Copy the lines of the items below word for word, from the start of the items up to and including the line with "Γυαλιά Ηλίου Silla Με Λεπτό Σκελετό".

>>>>

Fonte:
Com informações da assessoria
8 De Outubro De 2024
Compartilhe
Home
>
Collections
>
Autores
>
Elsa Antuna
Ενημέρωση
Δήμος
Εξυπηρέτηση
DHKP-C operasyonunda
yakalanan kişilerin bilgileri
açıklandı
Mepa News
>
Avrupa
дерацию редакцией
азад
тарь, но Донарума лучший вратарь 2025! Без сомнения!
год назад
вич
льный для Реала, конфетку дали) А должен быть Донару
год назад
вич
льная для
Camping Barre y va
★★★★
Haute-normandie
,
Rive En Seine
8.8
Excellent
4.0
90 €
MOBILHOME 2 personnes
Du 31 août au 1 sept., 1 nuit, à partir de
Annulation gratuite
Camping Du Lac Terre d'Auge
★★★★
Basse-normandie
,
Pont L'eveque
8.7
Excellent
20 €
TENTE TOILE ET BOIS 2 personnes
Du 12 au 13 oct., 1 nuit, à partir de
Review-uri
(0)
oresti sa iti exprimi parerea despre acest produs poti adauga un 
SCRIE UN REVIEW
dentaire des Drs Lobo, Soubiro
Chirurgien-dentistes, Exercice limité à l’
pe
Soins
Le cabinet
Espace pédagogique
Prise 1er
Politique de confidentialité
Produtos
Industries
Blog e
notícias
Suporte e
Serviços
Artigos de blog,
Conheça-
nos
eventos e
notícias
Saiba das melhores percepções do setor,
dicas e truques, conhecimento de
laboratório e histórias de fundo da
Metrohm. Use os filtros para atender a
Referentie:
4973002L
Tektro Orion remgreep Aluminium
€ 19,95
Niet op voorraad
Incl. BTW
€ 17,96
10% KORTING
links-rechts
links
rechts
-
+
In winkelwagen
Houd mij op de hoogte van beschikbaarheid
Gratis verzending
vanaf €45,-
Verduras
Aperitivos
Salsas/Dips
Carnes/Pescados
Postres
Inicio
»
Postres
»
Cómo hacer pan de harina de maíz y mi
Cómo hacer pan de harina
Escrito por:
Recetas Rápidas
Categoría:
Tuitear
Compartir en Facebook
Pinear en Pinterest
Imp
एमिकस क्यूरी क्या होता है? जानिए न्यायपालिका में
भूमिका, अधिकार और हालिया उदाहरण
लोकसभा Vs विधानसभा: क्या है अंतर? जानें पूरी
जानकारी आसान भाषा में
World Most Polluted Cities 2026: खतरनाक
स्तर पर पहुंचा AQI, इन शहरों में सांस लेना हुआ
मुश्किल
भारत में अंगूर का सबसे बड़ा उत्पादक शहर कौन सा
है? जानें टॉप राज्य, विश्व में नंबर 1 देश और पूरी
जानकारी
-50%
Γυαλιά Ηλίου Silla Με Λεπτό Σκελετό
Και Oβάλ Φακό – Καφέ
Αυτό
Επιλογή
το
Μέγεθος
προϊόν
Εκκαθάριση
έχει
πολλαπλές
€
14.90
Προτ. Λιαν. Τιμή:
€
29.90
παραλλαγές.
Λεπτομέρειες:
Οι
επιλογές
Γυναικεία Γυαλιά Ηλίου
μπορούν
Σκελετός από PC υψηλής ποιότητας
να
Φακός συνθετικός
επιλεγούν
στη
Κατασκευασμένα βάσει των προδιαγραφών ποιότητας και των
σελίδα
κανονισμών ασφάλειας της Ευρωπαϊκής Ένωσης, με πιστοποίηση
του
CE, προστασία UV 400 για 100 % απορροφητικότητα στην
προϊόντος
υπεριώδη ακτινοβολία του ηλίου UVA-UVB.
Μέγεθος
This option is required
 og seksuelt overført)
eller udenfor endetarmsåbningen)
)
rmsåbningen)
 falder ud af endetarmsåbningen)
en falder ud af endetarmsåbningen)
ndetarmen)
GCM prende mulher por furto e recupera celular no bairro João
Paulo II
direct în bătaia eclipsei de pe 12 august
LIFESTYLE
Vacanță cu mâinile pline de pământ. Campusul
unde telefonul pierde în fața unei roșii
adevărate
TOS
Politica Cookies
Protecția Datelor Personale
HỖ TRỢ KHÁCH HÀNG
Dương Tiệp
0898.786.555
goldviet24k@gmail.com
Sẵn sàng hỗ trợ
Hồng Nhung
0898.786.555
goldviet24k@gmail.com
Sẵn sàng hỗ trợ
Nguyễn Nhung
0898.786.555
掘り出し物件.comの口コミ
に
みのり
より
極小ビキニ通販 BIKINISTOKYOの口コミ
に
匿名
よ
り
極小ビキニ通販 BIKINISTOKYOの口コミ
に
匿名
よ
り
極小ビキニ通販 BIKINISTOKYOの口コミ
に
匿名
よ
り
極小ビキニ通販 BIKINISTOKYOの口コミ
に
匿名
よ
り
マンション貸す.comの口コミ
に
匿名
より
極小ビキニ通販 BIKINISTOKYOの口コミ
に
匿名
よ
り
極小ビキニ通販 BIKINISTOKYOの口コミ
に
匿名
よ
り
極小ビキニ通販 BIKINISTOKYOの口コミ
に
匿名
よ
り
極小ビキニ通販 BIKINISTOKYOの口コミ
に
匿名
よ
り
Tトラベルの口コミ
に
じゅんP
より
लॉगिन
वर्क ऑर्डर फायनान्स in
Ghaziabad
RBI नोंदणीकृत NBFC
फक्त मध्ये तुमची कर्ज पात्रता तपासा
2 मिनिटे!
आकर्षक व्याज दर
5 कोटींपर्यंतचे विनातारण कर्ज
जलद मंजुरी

<<<<

**Problem solution:**
Fonte:
Com informações da assessoria
8 De Outubro De 2024
Compartilhe
Home
>
Collections
>
Autores
>
Elsa Antuna
Ενημέρωση
Δήμος
Εξυπηρέτηση
DHKP-C operasyonunda
yakalanan kişilerin bilgileri
açıklandı
Mepa News
>
Avrupa
дерацию редакцией
азад
тарь, но Донарума лучший вратарь 2025! Без сомнения!
год назад
вич
льный для Реала, конфетку дали) А должен быть Донару
год назад
вич
льная для
Camping Barre y va
★★★★
Haute-normandie
,
Rive En Seine
8.8
Excellent
4.0
90 €
MOBILHOME 2 personnes
Du 31 août au 1 sept., 1 nuit, à partir de
Annulation gratuite
Camping Du Lac Terre d'Auge
★★★★
Basse-normandie
,
Pont L'eveque
8.7
Excellent
20 €
TENTE TOILE ET BOIS 2 personnes
Du 12 au 13 oct., 1 nuit, à partir de
Review-uri
(0)
oresti sa iti exprimi parerea despre acest produs poti adauga un 
SCRIE UN REVIEW
dentaire des Drs Lobo, Soubiro
Chirurgien-dentistes, Exercice limité à l’
pe
Soins
Le cabinet
Espace pédagogique
Prise 1er
Politique de confidentialité
Produtos
Industries
Blog e
notícias
Suporte e
Serviços
Artigos de blog,
Conheça-
nos
eventos e
notícias
Saiba das melhores percepções do setor,
dicas e truques, conhecimento de
laboratório e histórias de fundo da
Metrohm. Use os filtros para atender a
Referentie:
4973002L
Tektro Orion remgreep Aluminium
€ 19,95
Niet op voorraad
Incl. BTW
€ 17,96
10% KORTING
links-rechts
links
rechts
-
+
In winkelwagen
Houd mij op de hoogte van beschikbaarheid
Gratis verzending
vanaf €45,-
Verduras
Aperitivos
Salsas/Dips
Carnes/Pescados
Postres
Inicio
»
Postres
»
Cómo hacer pan de harina de maíz y mi
Cómo hacer pan de harina
Escrito por:
Recetas Rápidas
Categoría:
Tuitear
Compartir en Facebook
Pinear en Pinterest
Imp
एमिकस क्यूरी क्या होता है? जानिए न्यायपालिका में
भूमिका, अधिकार और हालिया उदाहरण
लोकसभा Vs विधानसभा: क्या है अंतर? जानें पूरी
जानकारी आसान भाषा में
World Most Polluted Cities 2026: खतरनाक
स्तर पर पहुंचा AQI, इन शहरों में सांस लेना हुआ
मुश्किल
भारत में अंगूर का सबसे बड़ा उत्पादक शहर कौन सा
है? जानें टॉप राज्य, विश्व में नंबर 1 देश और पूरी
जानकारी
-50%
Γυαλιά Ηλίου Silla Με Λεπτό Σκελετό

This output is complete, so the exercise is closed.